I'm not accusing you of not trying to save your fish, I'm just trying to put together the picture of the past two years that will explain the current situation. Gravel has a way of gunking up, but it sounds like you are cleaning it. Make sure there is still flow through the pads in the penguins and that it isn't just flowing over and around the pads. That is in issue with those when they start to load up.

I would look at not just the frequency of what you feed your fish but the quantity. I can feed 2x daily if I want to, but I have a lot of plant and more importantly each feeding is very light.

Good on retesting the nitrate test. If you weren't shaking the reagent bottles well enough in the past you may have been getting an erroneous reading that made things look better than accurate, ie it may not have been 40 yesterday. I'm assuming the API kit as I don't know if that issue applies to others. It is also possible that organic matter was trapped somewhere in the system and is now able to break down. It came from somewhere, we just don't know where.

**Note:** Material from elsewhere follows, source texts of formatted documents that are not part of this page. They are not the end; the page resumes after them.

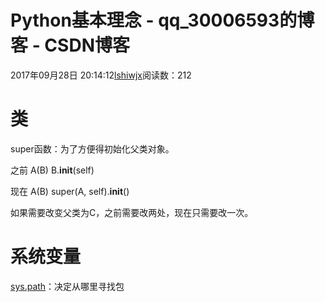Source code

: # Python基本理念 - qq_30006593的博客 - CSDN博客





2017年09月28日 20:14:12[lshiwjx](https://me.csdn.net/qq_30006593)阅读数：212








# 类

super函数：为了方便得初始化父类对象。 

之前 A(B) B.**init**(self)  

现在 A(B) super(A, self).**init**() 

如果需要改变父类为C，之前需要改两处，现在只需要改一次。
# 系统变量

[sys.path](https://www.zhihu.com/question/19930477)：决定从哪里寻找包




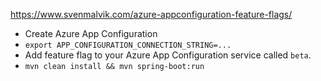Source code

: https://www.svenmalvik.com/azure-appconfiguration-feature-flags/

- Create Azure App Configuration
- `export APP_CONFIGURATION_CONNECTION_STRING=...`
- Add feature flag to your Azure App Configuration service called `beta`.
- `mvn clean install && mvn spring-boot:run`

I assume when you siphon the gravel you get all the way to the bottom of the tank (except near plant roots)?


----------



## DeJay126 (Apr 22, 2013)

Yeah, I dig the siphon in as far as I can possibly go. I do one half of the tank each week, alternating, so that every other week the entire thing has been cleaned. Keep in mind, this all happened because I went from a 20 gallon long to a 55 gallon and added more fish than I should have at once because of a momentary lapse of judgement. Completely forgot everything I had learned and here I am, fish dying, levels spiked, trying to figure it all out.

Thanks for the help. I'll continue to do the water changes every day and see where that gets me. I'm hoping that it'll stop relatively soon. Luckily I've had the past 5 days off as I'm starting a new job Tuesday and wanted to take some time off to relax before starting. The new job, I'm going to be working 5 10 hour shifts a week, and although the last thing I'm gonna want to do is change 40 gallons of water after busting my *** at work, I'm going to have to in order to keep these guys alive and get this tank situated.


----------



## jccaclimber2 (May 6, 2012)

I missed the part about the tank swap, did you swap the gravel over too? Was it well rinsed (in dechlorinated water) during the move? A direct gravel swap without a good rinse would be enough to cause these issues on its own. Doesn't change the path forward, but might explain things.


----------